In actuality, it turns out that neither is the case. The patent in question actually refers to a vaporizer device used in the fabrication of semiconductors. For example, vaporizers are often key in the etching process — which uses chemicals compounds to remove layers from the surface of a substrate during semiconductor fabrication. In another case, vaporizers are used to deposit thin layers of a substance to a wafer in a process known as chemical vapor deposition.

Case in point, there are several other patents floating around the web that describe similar vaporizer devices for the substrate processing phase of semiconductor fabrication. Semiconductor manufacturing is, obviously, a complicated field — but more information on vaporizers / sublimators used in making semiconductors can easily be found online.

As further proof, the patent’s inventor is named as Tetsuya Ishikawa, a senior Apple manager and nanotechnology specialist.
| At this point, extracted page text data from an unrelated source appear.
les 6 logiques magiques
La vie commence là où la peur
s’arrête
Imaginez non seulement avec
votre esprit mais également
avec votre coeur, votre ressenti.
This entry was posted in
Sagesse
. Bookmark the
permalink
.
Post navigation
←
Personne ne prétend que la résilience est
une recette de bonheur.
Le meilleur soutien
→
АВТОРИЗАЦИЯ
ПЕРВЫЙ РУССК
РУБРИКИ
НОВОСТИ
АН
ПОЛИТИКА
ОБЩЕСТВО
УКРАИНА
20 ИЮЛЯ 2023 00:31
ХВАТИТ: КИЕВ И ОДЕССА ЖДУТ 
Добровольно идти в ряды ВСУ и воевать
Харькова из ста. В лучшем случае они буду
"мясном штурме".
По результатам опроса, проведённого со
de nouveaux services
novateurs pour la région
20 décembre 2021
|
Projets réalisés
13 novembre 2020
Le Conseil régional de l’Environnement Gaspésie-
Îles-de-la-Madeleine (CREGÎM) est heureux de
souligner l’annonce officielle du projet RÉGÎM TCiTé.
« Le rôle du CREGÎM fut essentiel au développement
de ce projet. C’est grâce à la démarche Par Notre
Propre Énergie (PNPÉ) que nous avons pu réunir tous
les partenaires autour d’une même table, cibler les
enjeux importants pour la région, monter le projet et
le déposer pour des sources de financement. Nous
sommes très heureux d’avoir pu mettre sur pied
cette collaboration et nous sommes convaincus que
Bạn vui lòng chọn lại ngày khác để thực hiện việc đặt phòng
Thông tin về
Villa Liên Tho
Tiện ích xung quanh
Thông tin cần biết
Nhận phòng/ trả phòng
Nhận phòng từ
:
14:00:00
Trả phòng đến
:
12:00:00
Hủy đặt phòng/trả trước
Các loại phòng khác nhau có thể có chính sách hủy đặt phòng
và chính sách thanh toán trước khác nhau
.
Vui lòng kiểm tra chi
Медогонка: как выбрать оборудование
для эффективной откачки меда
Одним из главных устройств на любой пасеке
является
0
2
Some of the other patents credited to him also focus on semiconductor fabrication, MacRumors reported. Additionally, Ishikawa’s LinkedIn profile lists photolithography — another process used in the fabrication of semiconductors — as one of his skills.

So, yes. While it’s true that a former Apple employee did go on to create his own recreational vaporizer company, it’s highly unlikely that Apple would follow its employees footsteps and enter that market itself. At the very least, that’s not the case here.